Dile a tu secretaria que si alguien de Doble R llama y pregunta, confirme que tengo cita contigo o que simplemente se niegue a dar información. Tú ya sabes qué hacer. Otra vez necesito cubrirme las espaldas por el proyecto que te platiqué la otra noche.
La respuesta de Marco es una mano con el dedo pulgar hacia arriba; un gesto afirmativo. No es la primera vez que me ayuda.
—Grisel —A ella también debo ponerla al tanto—. Si pidieran información en Doble R, di que mi reunión es con el presidente de Grupo M. Él ya está enterado.
El semblante de Grisel expresa duda.
—¿El empresario que llegó a Doble R con su novia? ¿La rubia que le preguntó si tiene pareja, usted le dijo que no e insistió en saber si recién hubo algo importante? —Empiezo a torcer mi boca en una mueca—. ¿Usted mencionó a Luca, ella quiso averiguar dónde lo conoció, entonces usted confesó que era su asistente y ella se echó a reír emocionada y pretendía que le contara ahí mismo toda la historia? —Grisel me mira de reojo—. ¿Ése empresario? ¿Ellos dos?
—Sí. —A pesar del dolor fuerzo una sonrisa—. Ellos dos. Y le interesó la historia porque los dos también empezaron como jefe y asistente... Aunque es claro que, a diferencia de nosotros, no lo echaron a perder.
Y aunque Grisel quiere hacer constar su pena, por fortuna llegamos al fin a la clínica.
No quiero compasión.
Sherlock me ladra desde la ventana al verme bajar del coche.
—Al menos tú tuviste la opción del pañal —le recrimino.
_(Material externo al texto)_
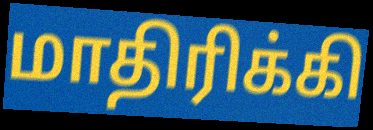
மாதிரிக்கி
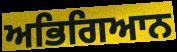
ਅਭਿਗਿਆਨ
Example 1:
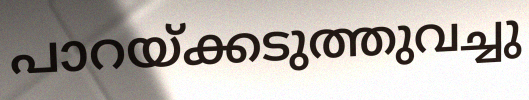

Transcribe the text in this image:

പാറയ്ക്കടുത്തുവച്ചു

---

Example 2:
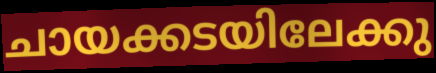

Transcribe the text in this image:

ചായക്കടയിലേക്കു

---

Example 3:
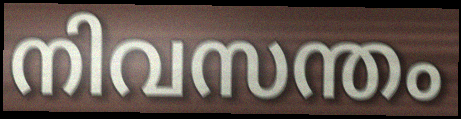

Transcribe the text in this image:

നിവസന്തം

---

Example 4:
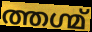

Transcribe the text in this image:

ത്തഗ്മ്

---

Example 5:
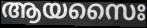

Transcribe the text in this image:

ആയസൈഃ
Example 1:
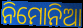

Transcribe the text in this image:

ନିମୋନିଆ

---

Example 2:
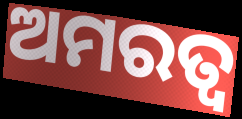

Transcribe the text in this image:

ଅମରତ୍ବ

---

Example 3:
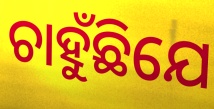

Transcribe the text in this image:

ଚାହୁଁଛିଯେ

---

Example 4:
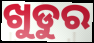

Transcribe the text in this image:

ଖୁଡୁର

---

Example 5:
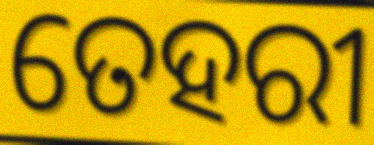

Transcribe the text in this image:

ତେହରୀ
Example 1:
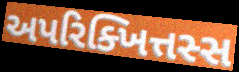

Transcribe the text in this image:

અપરિક્ખિત્તસ્સ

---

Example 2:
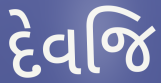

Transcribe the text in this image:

દેવજિ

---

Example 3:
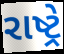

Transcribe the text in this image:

રાષ્ટ્રે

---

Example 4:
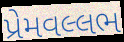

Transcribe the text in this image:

પ્રેમવલ્લભ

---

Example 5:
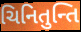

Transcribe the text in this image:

ચિનિતુન્તિ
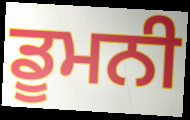
ਡੂਮਨੀ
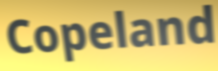
Copeland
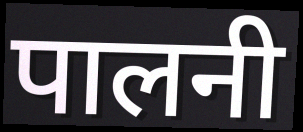
पालनी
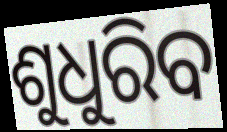
ଶୁଧୁରିବ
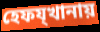
হেফয্খানায়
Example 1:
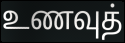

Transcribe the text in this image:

உணவுத்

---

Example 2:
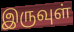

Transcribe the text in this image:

இருவுள்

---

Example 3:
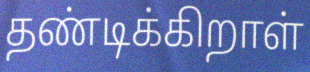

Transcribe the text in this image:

தண்டிக்கிறாள்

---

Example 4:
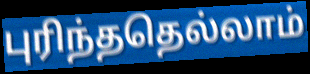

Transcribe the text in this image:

புரிந்ததெல்லாம்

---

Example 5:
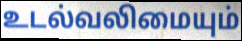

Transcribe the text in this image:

உடல்வலிமையும்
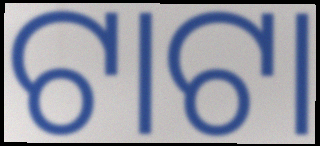
ଟାଟା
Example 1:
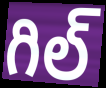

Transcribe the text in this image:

గిల్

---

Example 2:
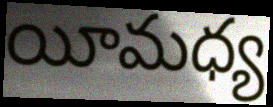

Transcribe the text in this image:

యీమధ్య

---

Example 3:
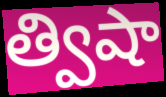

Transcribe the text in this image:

త్విషా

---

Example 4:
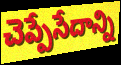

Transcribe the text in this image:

చెప్పేసేదాన్ని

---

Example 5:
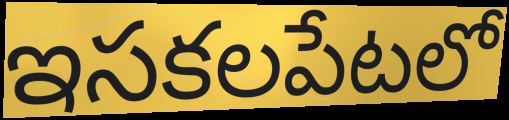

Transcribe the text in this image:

ఇసకలపేటలో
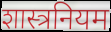
शास्त्रनियम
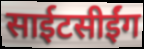
साईटसीईंग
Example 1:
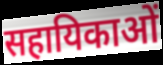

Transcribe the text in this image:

सहायिकाओं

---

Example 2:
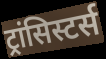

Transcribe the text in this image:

—Yo me encargo de ella, jefa —me promete Grisel una vez que dos enfermeros salen por mí para llevarme adentro sentada en una silla de ruedas.
La situación me incomoda, sin el dolor soy una persona perfectamente capaz de caminar en tacones de 9 centímetros o más, pero de momento sin duda necesito la silla y es mi culpa.
Y eso, en muchos sentidos, es una relevación para mí. Hablando de forma lírica, esto es una epifanía.
Me retuerzo del dolor en la silla al volver a reconocerlo. Mi culpa. Esto es mi culpa.
A pesar de mis quejas, me hacen todo tipo de exámenes y en adelante una enfermera pareciera divertirse inyectándome vía intravenosa cada cosa que encuentra; al tiempo que, cansada, me mantengo recostada sobre una camilla con el brazo adherido a un suero que gotea a 1 gotita por hora.
«Dos millones de dólares», pienso. Y al igual que en la oficina contengo las ganas de llorar porque debo esperar a mi doctora, aunque trato de acomodarme de mejor manera en la camilla a medida que el dolor se reduce.
Cuando llevo mi mano hacia el coso del suero para apresurar el goteo, una enfermera entra a tiempo a la habitación y me regaña como si, en lugar de a una mujer adulta, hubiera encontrado en medio de una travesura a una niña pequeña.
—Y tampoco toque el catéter porque costó mucho encontrarle una vena —me advierte.
—Me agujereó toda —le reprocho—. Hasta sospecho que es familiar de alguien en Doble R.
—No sé qué es Doble R, pero nadie aquí es mejor encontrando venas que yo —contesta, orgullosa.